I have deployed the cluster with that configuration and successfully migrated vault-0. It sounds like I need to figure out how to get the last 4 pods unsealed before I can proceed. If they’re not migrated I just don’t understand how I can do that. None of them are initialized.

If I initialize them I can unseal them, but then they’re a standalone raft instance and won’t join to vault-0. It seems like a catch 22, but surely I’m overlooking something. I’m wondering if I need to provide certs in the retry_join block.
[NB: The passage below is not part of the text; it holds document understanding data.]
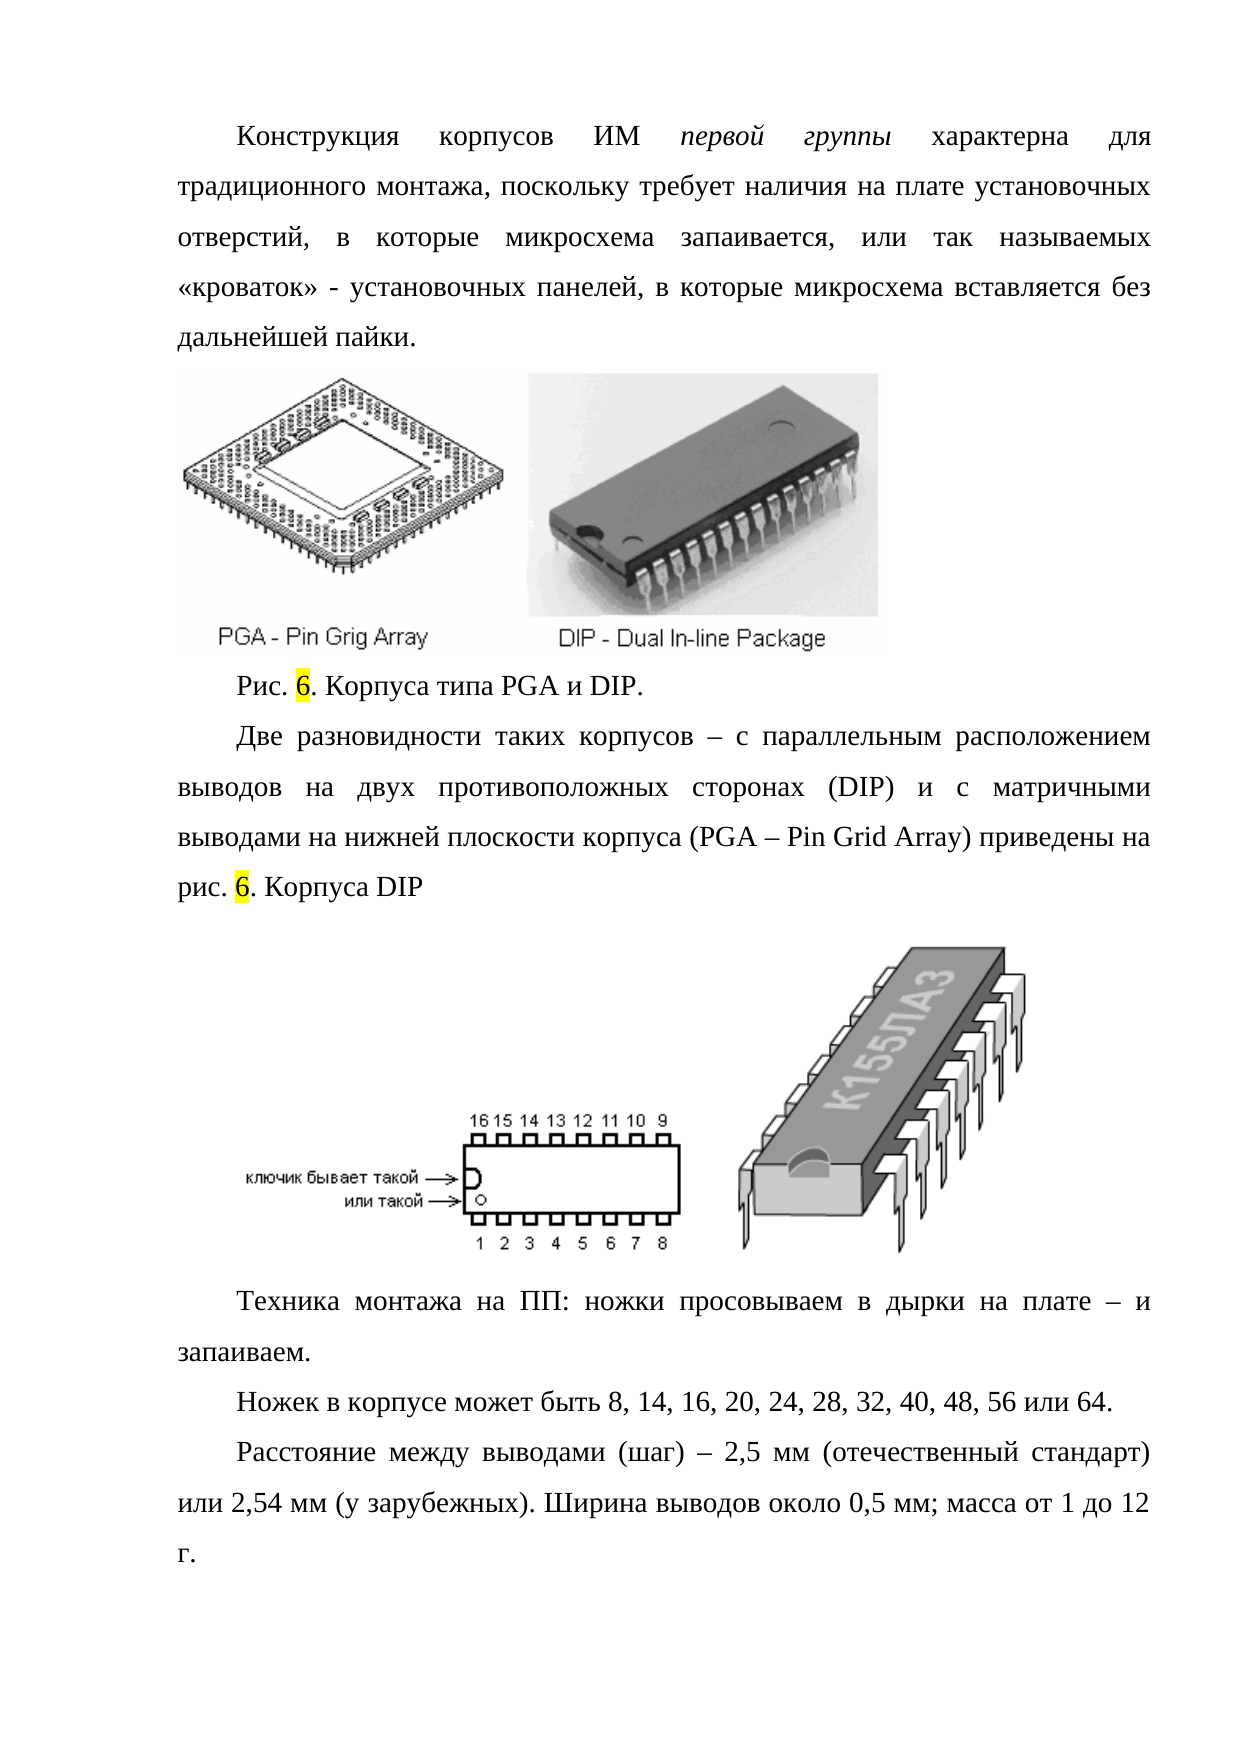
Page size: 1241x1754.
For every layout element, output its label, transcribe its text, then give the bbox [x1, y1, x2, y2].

text Техника монтажа на ПП: ножки просовываем в дырки на плате – и запаиваем. [177, 1283, 1152, 1367]
text Расстояние между выводами (шаг) – 2,5 мм (отечественный стандарт) или 2,54 мм (у зарубежных). Ширина выводов около 0,5 мм; масса от 1 до 12 г. [177, 1434, 1152, 1569]
text Рис. 6. Корпуса типа PGA и DIP. [177, 668, 296, 702]
text Рис. 6. Корпуса типа PGA и DIP. [310, 668, 1152, 702]
picture [712, 919, 1057, 1267]
text Две разновидности таких корпусов – с параллельным расположением выводов на двух противоположных сторонах (DIP) и с матричными выводами на нижней плоскости корпуса (PGA – Pin Grid Array) приведены на рис. 6. Корпуса DIP [177, 718, 1152, 903]
text Ножек в корпусе может быть 8, 14, 16, 20, 24, 28, 32, 40, 48, 56 или 64. [177, 1384, 1152, 1418]
picture [236, 1094, 706, 1267]
text Конструкция корпусов ИМ первой группы характерна для традиционного монтажа, поскольку требует наличия на плате установочных отверстий, в которые микросхема запаивается, или так называемых «кроваток» - установочных панелей, в которые микросхема вставляется без дальнейшей пайки. [177, 118, 1152, 353]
But I can run wget --no-check-certificate https://vault-0.vault-internal:8200/ui/ from vault-1. I don’t have curl available, but I did check wget --no-check-certificate --post-data 'leader_api_addr=https://vault-0.vault-internal:8200' https://vault-0.vault-internal:8200/v1/sys/storage/raft/join from vault-1 and got a 400 bad request.
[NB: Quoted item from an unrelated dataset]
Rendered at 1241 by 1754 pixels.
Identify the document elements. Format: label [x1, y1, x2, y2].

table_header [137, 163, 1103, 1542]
Here’s an example calling /sys/health on vault-0 from vault-1 to make sure we have network access.


~ $ hostname
vault-1
~ $ wget --no-check-certificate https://vault-0.vault-internal:8200/v1/sys/health
Connecting to vault-0.vault-internal:8200 (10.200.8.199:8200)
saving to 'health'
health               100% |**************************************************************************************************************************************************************|   295  0:00:00 ETA
'health' saved
~ $ cat health
{"initialized":true,"sealed":false,"standby":false,"performance_standby":false,"replication_performance_mode":"disabled","replication_dr_mode":"disabled","server_time_utc":161655415,"version":"1.12.0","cluster_name":"vault-cluster-b87d9bd7","cluster_id":"c049b162-5048-4425-68f7-3122a70c1138"}

The way it works, is once a join succeeds (either because of retry_join or vault operator raft join) the node attempting to join enters a kind of “provisionally initialised” state, where it has learnt the basic seal configuration from the node it wants to join.

From that state, it attempts to unseal, and finish the join.

You have mentioned

and yes you do, if the cert being used for the Vault API is one that is not trusted by the default trusted CAs of the OS in the Vault container.

This would certainly prevent your nodes joining.

Documentation on option names in the retry_join block can be found at Integrated Storage - Storage Backends - Configuration | Vault | HashiCorp Developer

Do you think I need to redo the certificates? Right now they are self-signed using something like this,

openssl x509 -req -sha256 -days 730 -in ./snakeoil.csr -signkey ./privkey.pem -out ./fullchain.pem
openssl req -new -newkey rsa:4096 -nodes -keyout ./privkey.pem -out ./snakeoil.csr -subj "..."

These are what the listener has been configured with for quite some time. I thought I could reuse them, but I’m not sure what leader_ca_cert_file should be.

retry_join {
  leader_api_addr         = "https://vault-0.vault-internal:8200"
  leader_client_cert_file = "/vault/userconfig/vault-ssl-certs/fullchain.pem"
  leader_client_key_file  = "/vault/userconfig/vault-ssl-certs/privkey.pem"
}

I’m still seeing the same Gateway Timeout.

The leader_client_* family of options are only relevant if you’re doing TLS with client authentication, which is yet another layer of complexity on top of standard TLS. I don’t think you’re doing that?

IIUC the only setting you should be adding is leader_ca_cert_file pointing to your fullchain.pem.